The moment The Sims 4: Nifty Knitting Stuff was announced, I started dreaming of building a knitting empire. I wanted to knit everything, from socks to beanies to little toy penguins. I wanted to cover my floors in knitted rugs and my mailbox in a knitted cozy. I wanted to earn a fortune on Plopsy, the Sim version of Etsy.
Before I could do any of that, however, I had a mystery to solve.
In addition to oodles of knitted items, Nifty Knitting Stuff includes a new aspiration: Lord/Lady of the Knits. Sims with this aspiration dream of mastering the knitted arts and crafting perfect knitted items. Mastering the aspiration allows you to craft a special companion (Yarny from EA’s Unravel), the Forbidden Sweater showcased in the pack trailer , and renders you immune to something known as “the Sweater Curse.” What was this foul magic? Was it all a myth, or was it something I should take seriously?

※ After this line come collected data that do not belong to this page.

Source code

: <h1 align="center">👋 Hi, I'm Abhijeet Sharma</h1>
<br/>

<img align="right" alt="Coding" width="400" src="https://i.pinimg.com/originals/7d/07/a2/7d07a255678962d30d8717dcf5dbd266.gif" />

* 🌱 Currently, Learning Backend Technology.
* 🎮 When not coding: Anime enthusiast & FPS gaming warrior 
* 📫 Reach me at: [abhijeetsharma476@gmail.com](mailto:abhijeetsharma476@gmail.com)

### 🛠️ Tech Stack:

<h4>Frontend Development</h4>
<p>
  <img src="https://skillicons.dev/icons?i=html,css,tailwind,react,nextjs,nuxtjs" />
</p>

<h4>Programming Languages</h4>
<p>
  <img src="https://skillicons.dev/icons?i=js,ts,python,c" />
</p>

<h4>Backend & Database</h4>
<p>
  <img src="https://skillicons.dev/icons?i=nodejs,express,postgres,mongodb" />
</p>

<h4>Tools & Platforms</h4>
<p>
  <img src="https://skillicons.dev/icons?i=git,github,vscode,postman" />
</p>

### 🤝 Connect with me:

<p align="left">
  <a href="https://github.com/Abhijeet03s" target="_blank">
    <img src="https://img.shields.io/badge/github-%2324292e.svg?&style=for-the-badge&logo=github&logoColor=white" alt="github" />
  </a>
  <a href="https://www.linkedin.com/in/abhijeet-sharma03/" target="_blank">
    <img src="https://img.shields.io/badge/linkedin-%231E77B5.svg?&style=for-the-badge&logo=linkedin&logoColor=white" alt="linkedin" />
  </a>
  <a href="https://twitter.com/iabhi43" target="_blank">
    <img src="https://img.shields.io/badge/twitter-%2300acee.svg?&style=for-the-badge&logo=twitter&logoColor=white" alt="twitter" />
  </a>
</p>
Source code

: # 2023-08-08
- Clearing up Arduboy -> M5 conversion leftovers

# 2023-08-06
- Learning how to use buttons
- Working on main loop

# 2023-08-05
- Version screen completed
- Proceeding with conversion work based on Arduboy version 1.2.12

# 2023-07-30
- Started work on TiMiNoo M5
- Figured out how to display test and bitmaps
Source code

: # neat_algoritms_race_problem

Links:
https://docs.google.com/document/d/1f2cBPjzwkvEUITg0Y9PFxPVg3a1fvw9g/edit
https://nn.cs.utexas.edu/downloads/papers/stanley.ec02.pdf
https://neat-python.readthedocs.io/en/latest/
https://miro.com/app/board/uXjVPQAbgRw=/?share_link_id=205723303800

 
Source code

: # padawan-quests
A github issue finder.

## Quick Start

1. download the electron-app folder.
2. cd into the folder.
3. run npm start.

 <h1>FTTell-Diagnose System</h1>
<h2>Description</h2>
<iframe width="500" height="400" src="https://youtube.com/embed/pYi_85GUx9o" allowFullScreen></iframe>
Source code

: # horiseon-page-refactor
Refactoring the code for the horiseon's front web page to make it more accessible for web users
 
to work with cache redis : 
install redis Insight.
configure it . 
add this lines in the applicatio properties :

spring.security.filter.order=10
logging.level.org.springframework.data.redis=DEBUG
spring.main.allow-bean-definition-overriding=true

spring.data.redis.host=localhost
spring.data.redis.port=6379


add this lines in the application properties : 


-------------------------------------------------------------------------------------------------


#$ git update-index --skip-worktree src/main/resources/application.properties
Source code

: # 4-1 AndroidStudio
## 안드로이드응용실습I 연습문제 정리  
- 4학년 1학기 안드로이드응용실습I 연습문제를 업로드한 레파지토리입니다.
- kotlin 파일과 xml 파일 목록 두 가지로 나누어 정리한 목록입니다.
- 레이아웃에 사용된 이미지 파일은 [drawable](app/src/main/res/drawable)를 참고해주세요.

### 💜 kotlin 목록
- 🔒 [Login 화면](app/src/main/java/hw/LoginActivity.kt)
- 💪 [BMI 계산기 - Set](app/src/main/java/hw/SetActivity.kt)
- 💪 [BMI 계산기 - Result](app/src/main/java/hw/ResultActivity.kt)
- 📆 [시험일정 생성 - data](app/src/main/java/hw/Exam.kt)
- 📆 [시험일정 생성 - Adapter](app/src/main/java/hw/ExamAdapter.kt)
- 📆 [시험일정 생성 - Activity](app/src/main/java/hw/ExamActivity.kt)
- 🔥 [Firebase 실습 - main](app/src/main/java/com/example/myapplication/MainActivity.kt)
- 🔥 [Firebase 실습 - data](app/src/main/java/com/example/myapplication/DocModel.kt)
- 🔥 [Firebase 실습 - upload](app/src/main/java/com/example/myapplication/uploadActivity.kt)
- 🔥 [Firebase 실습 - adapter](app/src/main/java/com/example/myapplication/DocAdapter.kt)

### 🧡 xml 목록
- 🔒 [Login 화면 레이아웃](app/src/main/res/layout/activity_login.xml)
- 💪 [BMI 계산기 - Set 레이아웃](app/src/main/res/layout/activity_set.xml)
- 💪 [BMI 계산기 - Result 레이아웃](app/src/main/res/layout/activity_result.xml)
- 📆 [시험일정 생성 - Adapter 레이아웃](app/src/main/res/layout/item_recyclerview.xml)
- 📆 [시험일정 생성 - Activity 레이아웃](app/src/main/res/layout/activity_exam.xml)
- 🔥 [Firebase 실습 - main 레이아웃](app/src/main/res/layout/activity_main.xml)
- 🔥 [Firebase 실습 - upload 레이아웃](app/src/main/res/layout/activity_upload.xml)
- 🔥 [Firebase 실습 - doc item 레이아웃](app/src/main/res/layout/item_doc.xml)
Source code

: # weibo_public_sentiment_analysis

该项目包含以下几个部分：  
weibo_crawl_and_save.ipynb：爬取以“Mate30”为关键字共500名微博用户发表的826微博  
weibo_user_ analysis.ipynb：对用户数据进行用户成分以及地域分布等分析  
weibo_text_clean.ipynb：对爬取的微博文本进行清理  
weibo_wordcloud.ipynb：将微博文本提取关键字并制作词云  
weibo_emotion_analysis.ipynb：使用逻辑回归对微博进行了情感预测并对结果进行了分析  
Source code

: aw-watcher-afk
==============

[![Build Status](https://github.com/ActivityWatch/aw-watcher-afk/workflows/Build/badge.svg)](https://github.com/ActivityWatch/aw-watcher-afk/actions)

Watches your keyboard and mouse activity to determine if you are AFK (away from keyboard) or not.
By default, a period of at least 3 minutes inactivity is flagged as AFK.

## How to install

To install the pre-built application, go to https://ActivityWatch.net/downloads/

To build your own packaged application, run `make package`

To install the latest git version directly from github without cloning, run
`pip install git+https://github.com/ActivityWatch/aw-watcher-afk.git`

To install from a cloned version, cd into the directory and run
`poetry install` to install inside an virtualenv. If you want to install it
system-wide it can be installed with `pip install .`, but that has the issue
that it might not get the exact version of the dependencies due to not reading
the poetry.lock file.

Surprisingly, the Sweater Curse is a real thing, or at least a real superstition. The Sweater Curse is the belief that gifting your partner a knitted sweater will lead to relationship doom. According to The New Yorker, this belief is backed up by numerous personal accounts. Some believe that simply starting to knit a sweater spells relationship doom. Others believe that the curse doesn’t start until after the sweater is given. Many believe that it’s only safe to gift a partner a sweater if the two of you are married.
Of course, none of that told me what the Sweater Curse meant for my Sims. I decided to hit the town, meet some Sims, and find someone that I could gift a sweater to.
After a night of spamming the “Get to Know” and “Flirt” interactions, my Sim found a boyfriend: Mitchell Kalani. Once the hapless Sim had agreed to the relationship, I celebrated by offering him a romantic gift of a hand-knitted sweater. While he didn’t put it on, he seemed pretty thrilled with the present, and no curse took effect. I tried again, opening my inventory, clicking on a sweater, and selecting “Gift.” Mitchell was once again overjoyed by my present, but this time, a new moodlet popped up, warning that my relationship was cursed.
At first, I was skeptical. Mitchell was more than happy to hold hands and dance around in the middle of my apartment. We even woohooed. The infamous Sweater Curse didn’t seem like anything to be afraid of.
The next day, Mitchell called me up and asked me out on a date. “So much for the Sweater Curse!” I thought, scoffing as I clicked to accept. Then we arrived at our destination, and I realized that the curse was very, very real.
Every single interaction I tried ended in double minus symbols and thought bubbles with my Sim’s face crossed out. My Sim could no longer blow kisses or pose without triggering an argument. Even friendly and funny interactions, like “Get to Know” or “Tell Joke About Mermaids” ended in anger.
Since everything I did resulted in conflict, I decided that my best course of action was to avoid my boyfriend until the curse was over. I would simply stay home, knit, and avoid dates until the curse moodlet disappeared. Maybe I would even complete the Lady of the Knit aspiration, dispelling the curse.
Unfortunately, I had given my Sim boyfriend a key to my apartment, which meant he could pop in and start fights with me at any time. He seemed to hate my mere presence, but in spite of that, he stopped by over and over again, which meant our relationship level declined further and further. Even if I didn’t interact with him directly, he would glare at my Sim as I knitted on the couch.
The default lifespan for a young adult Sim is 24 days, which means 7 days is a very long time. Since my apartment was no longer safe, I found myself spending more time outdoors, knitting on park benches and teaching other Sims to knit.
Finally, a full week passed, and the curse lifted, as though it was never there in the first place. Shockingly, I made it through the curse without a breakup, though my Sim boyfriend now considered me an acquaintance. Suddenly, I could invite him over, give him compliments, and talk about the weather without any ill effects. I could even give him non-sweater knitted gifts. In a matter of minutes, our relationship levels were back to normal.
Things seemed okay, but deep down, I knew there was no coming back from the Sweater Curse. Sure, my Sim boyfriend liked me again, but it’s hard to see a Sim in the same light after they spend a full Sim-week hating your guts. At this point, just seeing Mitchell in my apartment was enough to fill me with dread.
The Sweater Curse is great for story play, but if you’re not trying to find an excuse for a messy Sim breakup, I’d advise against gifting sweaters to your romantic interests. Having the tense moodlet for a full week kind of sucks, especially if you’re trying to get a promotion or level up skills.
If you really want to give your Sim partner a sweater, just offer them a romantic or friendly gift. While this might be a bug, gifting a sweater this way won’t trigger any curses. Alternatively, you can keep on working on the knitting aspiration until you’ve truly mastered the knitting arts. The best gifts — like The Forbidden Sweater — are worth waiting for.